Quelquefois, de son pas glissant et attentif, Ledormeur traversait la prairie et venait s’asseoir dans l’herbe, sur ses talons, près du commissaire de police en train de se livrer à sa pêche coutumière. Des insectes diaphanes bourdonnaient sur les fleurs des joncs et des iris jaunes.

Il se mettait aussitôt à dénoncer quelque délit à la vindicte du pauvre fonctionnaire, troublant à loisir sa charmante quiétude ; mais l’entretien se trouvait rompu à chaque instant par les péripéties de la pêche : le commissaire vérifiait ses amorces, ou bien une dame verte ayant mordu, il s’éloignait de quelques pas pour l’enfermer dans son sac.

De ce qu’il ne disait rien et n’avait pas l’air de comprendre, l’horloger l’avait cru d’abord très fort et très malin. A présent, il ne savait plus que penser. Il répétait : — Avec c’t’homme-là, j’suis pas dans mon chemin. — Un jour surtout que le concierge avait voulu lui faire entendre qu’il en savait long, il le quitta en lui disant de ces choses, heurtées qui sont une façon aux gens du peuple de rapprocher leurs idées disparates.

— Je ne suis pas riche, Monsieur…, c’est vrai… un ouvrier qui a son métier… je suis honnête homme, Monsieur, j’ai de l’honneur… mon commerce… je fais venir mes montres du Jura… enfin, suffit… je vois tout, j’ai des yeux… y ne serait pas facile de m’en remontrer, car, vous savez, je suis comme l’oie de la bonne femme, j’ai l’œil de côté.

— Quelle bonne femme, Monsieur ? avait répondu le gros homme en sursautant d’un air ébahi.

On s’entretint pendant quelque temps encore à Saint-Paul-Église de l’accident arrivé à la tante du maître d’école.

Le lendemain, les conseillers municipaux, arrêtés sur la place, se montraient avec des gestes les fenêtres de la pauvre fille.

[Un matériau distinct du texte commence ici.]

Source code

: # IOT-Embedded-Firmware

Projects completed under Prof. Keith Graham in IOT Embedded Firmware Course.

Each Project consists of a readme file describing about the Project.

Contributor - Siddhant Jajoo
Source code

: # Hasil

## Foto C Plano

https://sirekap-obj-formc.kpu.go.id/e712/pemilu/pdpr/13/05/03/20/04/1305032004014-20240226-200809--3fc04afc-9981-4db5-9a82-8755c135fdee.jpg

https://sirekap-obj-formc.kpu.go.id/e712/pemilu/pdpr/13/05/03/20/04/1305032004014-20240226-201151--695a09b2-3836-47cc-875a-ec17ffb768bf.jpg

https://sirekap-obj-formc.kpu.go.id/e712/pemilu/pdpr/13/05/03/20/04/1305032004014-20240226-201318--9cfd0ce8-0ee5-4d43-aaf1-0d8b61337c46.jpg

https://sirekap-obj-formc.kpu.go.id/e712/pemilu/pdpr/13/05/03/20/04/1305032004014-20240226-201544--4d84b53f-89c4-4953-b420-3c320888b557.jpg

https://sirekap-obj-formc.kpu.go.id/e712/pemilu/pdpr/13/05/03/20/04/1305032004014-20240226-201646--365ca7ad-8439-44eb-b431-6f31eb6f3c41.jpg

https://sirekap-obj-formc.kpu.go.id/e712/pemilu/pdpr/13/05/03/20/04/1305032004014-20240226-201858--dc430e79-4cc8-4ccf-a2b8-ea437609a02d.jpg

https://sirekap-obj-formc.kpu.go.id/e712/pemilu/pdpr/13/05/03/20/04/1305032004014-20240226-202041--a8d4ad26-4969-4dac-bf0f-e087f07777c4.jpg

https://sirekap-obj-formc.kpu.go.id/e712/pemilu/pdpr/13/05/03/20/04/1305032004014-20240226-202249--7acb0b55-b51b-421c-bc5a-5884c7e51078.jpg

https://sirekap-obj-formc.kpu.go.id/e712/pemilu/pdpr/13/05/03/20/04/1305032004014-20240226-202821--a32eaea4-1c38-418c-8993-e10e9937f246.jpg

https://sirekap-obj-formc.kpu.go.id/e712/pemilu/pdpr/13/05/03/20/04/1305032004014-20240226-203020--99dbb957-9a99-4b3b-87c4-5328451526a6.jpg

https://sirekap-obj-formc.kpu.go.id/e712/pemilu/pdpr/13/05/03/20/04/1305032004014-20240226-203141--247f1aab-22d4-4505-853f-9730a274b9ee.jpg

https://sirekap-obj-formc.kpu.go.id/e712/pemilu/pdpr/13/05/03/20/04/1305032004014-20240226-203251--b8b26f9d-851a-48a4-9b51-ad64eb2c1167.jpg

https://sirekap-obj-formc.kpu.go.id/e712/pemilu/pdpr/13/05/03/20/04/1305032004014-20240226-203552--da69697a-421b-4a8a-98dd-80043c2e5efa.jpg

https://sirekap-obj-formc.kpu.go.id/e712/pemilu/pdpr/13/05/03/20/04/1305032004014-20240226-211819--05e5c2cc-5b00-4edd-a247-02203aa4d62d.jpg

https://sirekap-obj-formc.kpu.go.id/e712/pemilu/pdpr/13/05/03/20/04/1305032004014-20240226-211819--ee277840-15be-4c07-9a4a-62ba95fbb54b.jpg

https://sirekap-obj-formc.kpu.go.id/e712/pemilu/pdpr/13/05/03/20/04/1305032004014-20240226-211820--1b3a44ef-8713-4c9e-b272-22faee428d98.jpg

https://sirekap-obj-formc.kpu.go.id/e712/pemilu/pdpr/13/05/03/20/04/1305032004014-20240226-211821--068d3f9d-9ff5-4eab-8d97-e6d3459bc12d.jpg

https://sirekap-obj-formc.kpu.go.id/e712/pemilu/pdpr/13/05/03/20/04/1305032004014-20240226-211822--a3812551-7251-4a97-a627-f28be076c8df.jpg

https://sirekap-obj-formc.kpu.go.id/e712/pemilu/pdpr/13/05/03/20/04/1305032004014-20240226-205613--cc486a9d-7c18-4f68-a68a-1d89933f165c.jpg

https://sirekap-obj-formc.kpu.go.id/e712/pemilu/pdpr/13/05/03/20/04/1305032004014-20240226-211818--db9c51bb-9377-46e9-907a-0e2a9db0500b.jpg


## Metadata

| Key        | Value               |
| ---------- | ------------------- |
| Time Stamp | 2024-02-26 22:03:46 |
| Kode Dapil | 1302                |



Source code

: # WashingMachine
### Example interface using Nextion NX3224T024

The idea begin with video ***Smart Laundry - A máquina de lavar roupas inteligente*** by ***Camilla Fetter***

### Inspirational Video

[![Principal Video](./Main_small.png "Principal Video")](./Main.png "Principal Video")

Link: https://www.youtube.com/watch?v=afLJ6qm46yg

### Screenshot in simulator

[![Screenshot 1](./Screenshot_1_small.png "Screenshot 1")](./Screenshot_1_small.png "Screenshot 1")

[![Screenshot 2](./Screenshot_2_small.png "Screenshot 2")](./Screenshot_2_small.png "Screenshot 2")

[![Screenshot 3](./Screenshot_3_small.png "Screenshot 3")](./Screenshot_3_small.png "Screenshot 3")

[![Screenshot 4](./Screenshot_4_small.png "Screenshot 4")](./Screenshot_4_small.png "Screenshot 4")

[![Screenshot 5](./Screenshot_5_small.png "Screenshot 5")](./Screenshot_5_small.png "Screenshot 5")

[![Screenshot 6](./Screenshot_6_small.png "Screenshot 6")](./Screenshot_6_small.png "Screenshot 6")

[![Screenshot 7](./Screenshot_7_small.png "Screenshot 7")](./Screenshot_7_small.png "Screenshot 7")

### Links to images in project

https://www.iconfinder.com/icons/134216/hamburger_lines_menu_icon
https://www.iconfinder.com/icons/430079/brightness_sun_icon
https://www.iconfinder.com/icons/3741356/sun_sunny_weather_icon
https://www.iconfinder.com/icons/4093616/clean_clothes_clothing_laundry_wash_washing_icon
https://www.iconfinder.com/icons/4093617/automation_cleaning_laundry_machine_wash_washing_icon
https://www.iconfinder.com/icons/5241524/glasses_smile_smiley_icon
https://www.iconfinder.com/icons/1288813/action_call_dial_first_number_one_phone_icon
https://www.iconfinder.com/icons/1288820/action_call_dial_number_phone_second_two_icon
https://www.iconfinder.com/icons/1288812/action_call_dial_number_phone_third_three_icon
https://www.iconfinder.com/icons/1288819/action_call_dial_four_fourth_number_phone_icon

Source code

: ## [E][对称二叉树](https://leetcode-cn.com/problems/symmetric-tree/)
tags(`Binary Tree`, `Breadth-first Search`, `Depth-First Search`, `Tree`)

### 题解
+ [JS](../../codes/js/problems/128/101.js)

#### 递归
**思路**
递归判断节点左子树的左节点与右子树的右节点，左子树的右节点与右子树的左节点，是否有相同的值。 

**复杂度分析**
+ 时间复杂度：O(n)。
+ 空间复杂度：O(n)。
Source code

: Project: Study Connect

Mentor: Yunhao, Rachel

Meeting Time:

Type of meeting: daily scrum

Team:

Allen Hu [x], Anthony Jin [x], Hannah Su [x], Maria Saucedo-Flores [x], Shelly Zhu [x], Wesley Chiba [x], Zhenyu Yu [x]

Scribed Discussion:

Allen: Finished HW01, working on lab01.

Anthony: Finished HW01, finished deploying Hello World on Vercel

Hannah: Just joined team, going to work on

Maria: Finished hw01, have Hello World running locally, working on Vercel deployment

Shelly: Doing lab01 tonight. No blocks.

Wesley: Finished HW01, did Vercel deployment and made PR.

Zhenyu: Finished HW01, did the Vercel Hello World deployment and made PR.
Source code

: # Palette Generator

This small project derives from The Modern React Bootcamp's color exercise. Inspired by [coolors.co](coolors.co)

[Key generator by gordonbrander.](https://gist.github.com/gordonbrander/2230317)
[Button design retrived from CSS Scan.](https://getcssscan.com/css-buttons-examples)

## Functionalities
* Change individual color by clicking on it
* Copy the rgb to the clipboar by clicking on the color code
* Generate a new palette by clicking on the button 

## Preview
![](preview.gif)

Des gouttes d’eau limpide tombaient des toits dans la boue noire du dégel, et certains avaient un air grave en mesurant la hauteur des étages, tandis que d’autres, aux faces joviales, pâmés de joie, riaient et gémissaient en secouant leur ventre, les oreilles cramoisies. Boscher, marchant au travers de sa classe, les examinait avec inquiétude. Mais il jouissait d’une si belle considération qu’aucun mépris n’en pouvait rejaillir sur sa renommée.

On entendait chez le père Saussaie le bruit du marteau retombant sur le cuir, et l’ouvrier des Ledormeur, accoudé entre ses montres d’argent, ayant retiré sa loupe, regardait à travers sa lucarne, une pince à la main.